Ma bienfaitrice se pencha gentiment vers moi pour jeter un coup d’œil. Puis étonnée de ne pas y comprendre un seul mot, elle s’exclama, incrédule.
— Is that French?
L’idée qu’il existât des livres en français ne lui avait jamais traversé l’esprit!

Lorsqu’on s’ennuie, dans un hôpital, dans une gare, dans une classe, et que nos fantasmes ne sont plus au rendez-vous, il existe une ultime solution : réfléchir ou méditer. L’ennui est le père de l’imagination et de la sagesse. Heureuse époque où les écrans ne venaient pas envahir le moindre moment de liberté!
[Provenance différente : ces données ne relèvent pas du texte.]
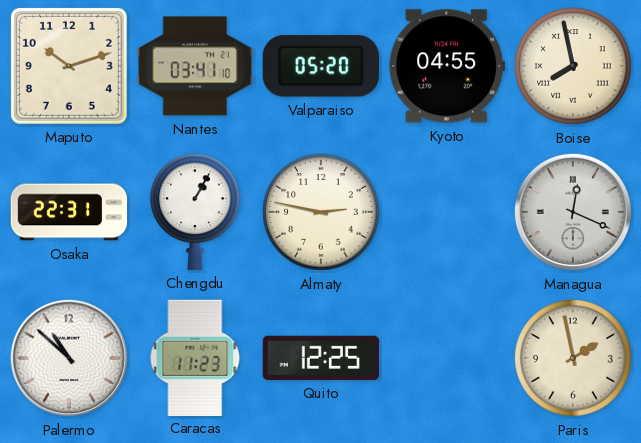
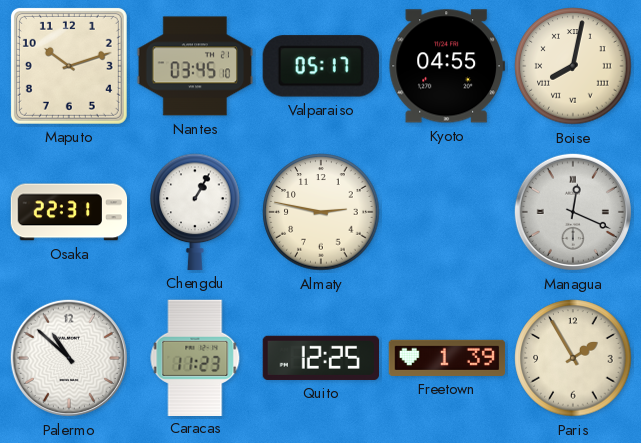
Nantes: 03:41 -> 03:45
Valparaiso: 05:20 -> 05:17
Boise: 7:58 -> 8:02
Freetown: none -> 1:39
Paris: 1:58 -> 1:55
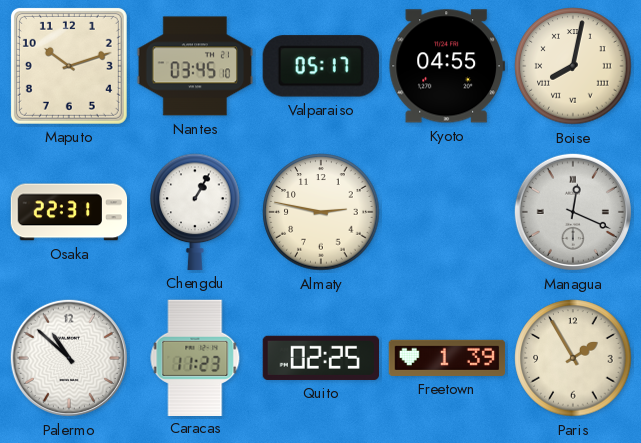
Quito: 12:25 -> 02:25
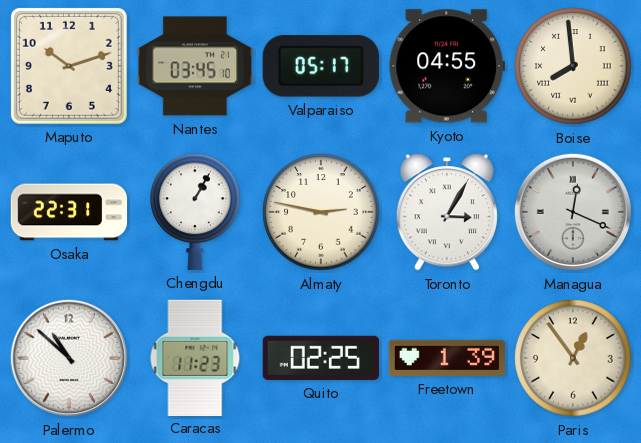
Boise: 8:02 -> 7:59
Toronto: none -> 3:05
Paris: 1:55 -> 12:54
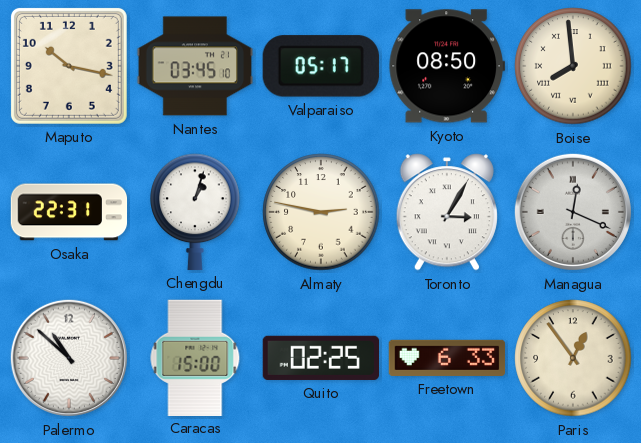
Maputo: 10:12 -> 10:17
Kyoto: 04:55 -> 08:50
Chengdu: 1:05 -> 1:03
Caracas: 11:23 -> 15:00
Freetown: 1:39 -> 6:33
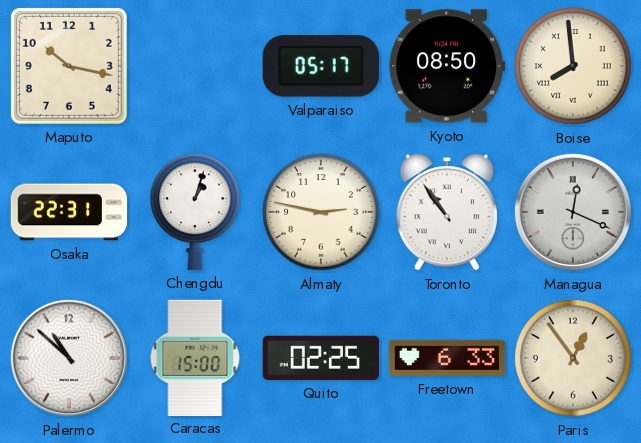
Nantes: 03:45 -> none
Toronto: 3:05 -> 10:54
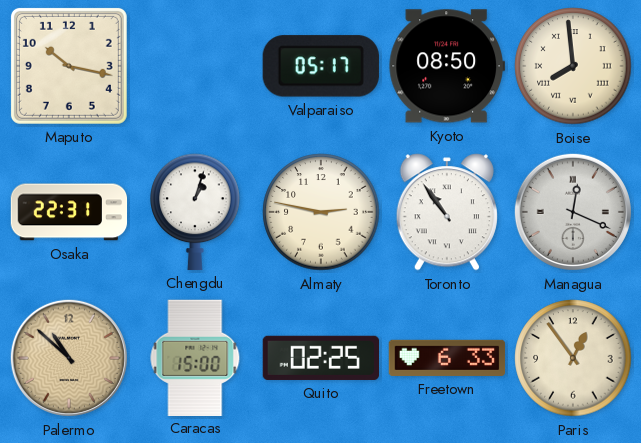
Palermo dial: white -> champagne
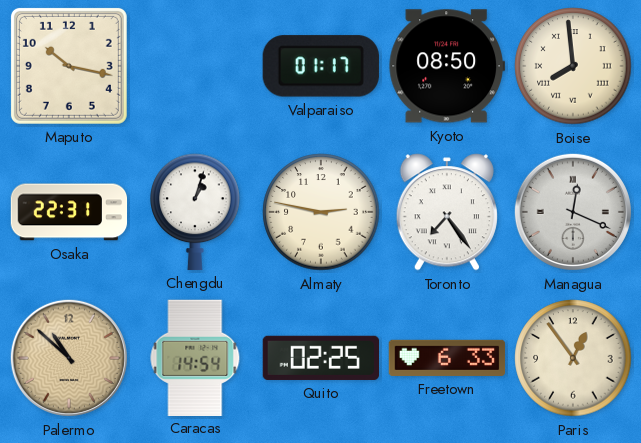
Valparaiso: 05:17 -> 01:17
Toronto: 10:54 -> 7:24
Caracas: 15:00 -> 14:54
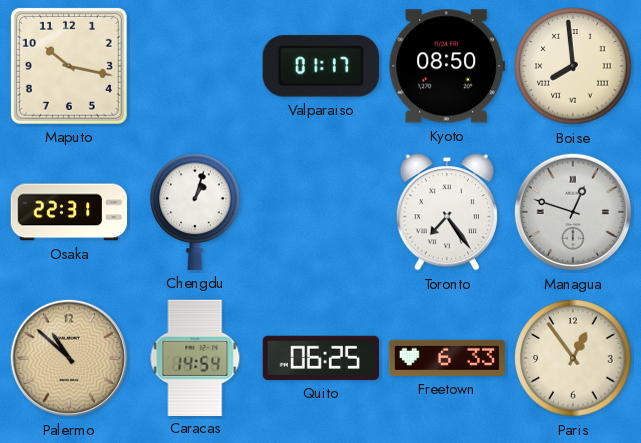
Almaty: 2:47 -> none
Managua: 12:19 -> 12:48
Quito: 02:25 -> 06:25
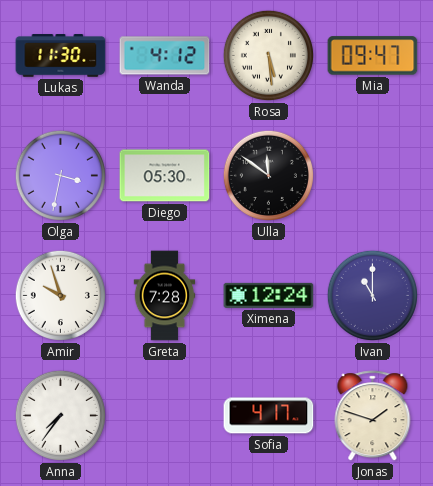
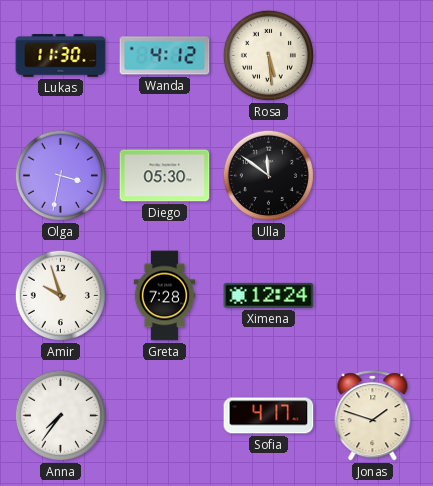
Mia: 09:47 -> none
Ivan: 11:00 -> none
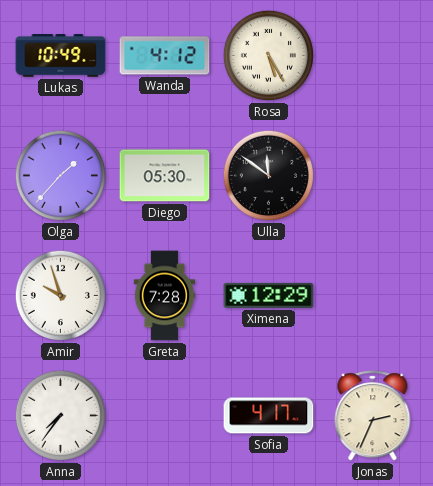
Lukas: 11:30 -> 10:49
Rosa: 5:29 -> 5:25
Olga: 3:32 -> 1:37
Ximena: 12:24 -> 12:29
Jonas: 1:48 -> 2:34
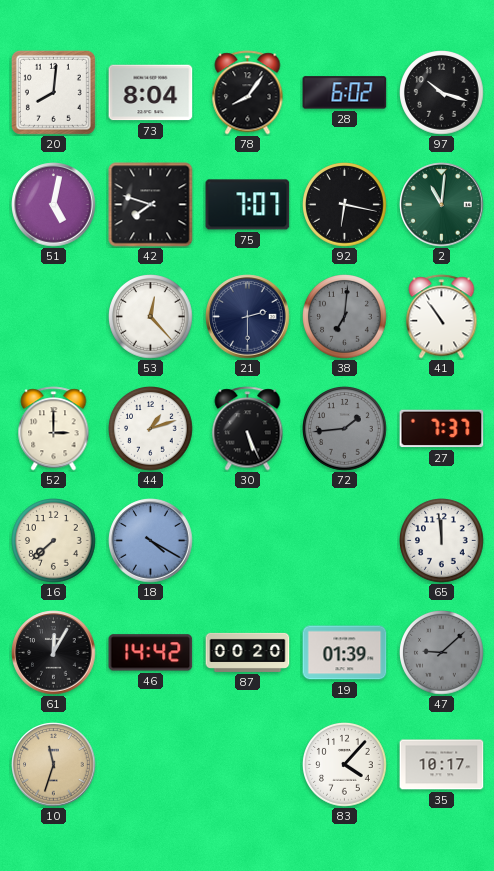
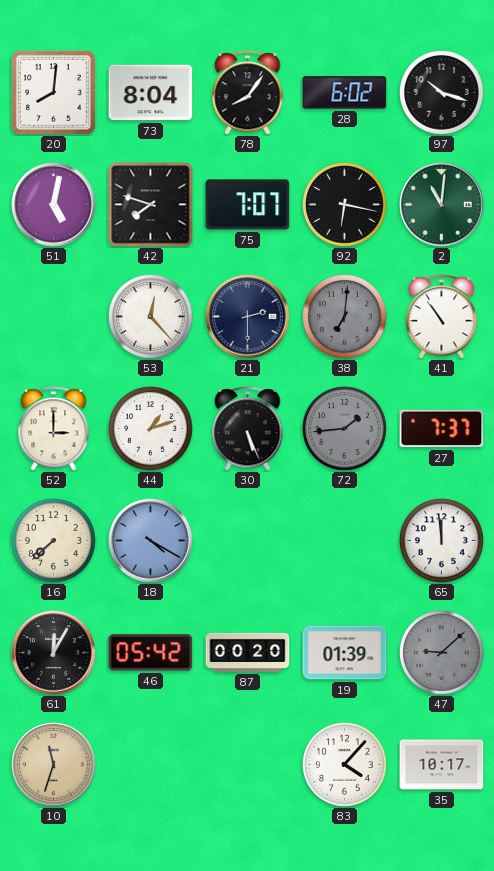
46: 14:42 -> 05:42
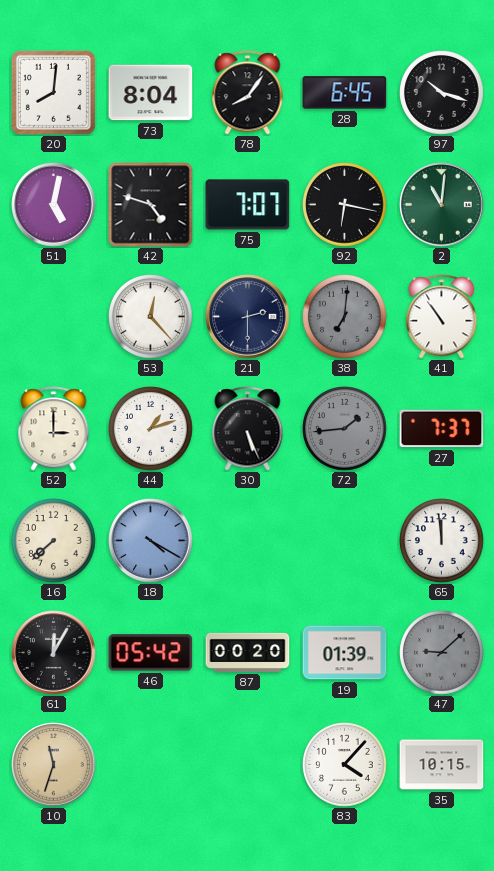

Les semaines passaient, et, bien qu’étant ô combien plus ferré que mon infirmière dans la langue de Molière, je ne comprenais toujours rien au charabia de ce livre de programmation, que je relisais sans cesse : des boucles conditionnelles, des indentations hiérarchiques, des variables chaînes, des sous-routines récursives, sautez à la ligne 120, appuyez sur la touche Entrée. Mais où veulent-ils en venir, bon sang! Au fond, tout ça dépasse mes capacités, et je mourrai sans jamais savoir ce qu’est la programmation.

C’est alors que l’inspiration me tomba brusquement du ciel. Cet après-midi-là, me trouvant un peu trop pâlot, l’infirmière insista pour me garder dans un de ses fauteuils à ressorts, pour mieux surveiller une crise éventuelle. Le fait est que j’avais fort mal dormi, la nuit précédente, d’où mon teint cireux. J’aurais préféré retourner dans la salle d’attente, pour contempler ma déesse bien roulée du coin de l’œil, mais un gentleman ne désobéit pas à une infirmière anglaise bien intentionnée.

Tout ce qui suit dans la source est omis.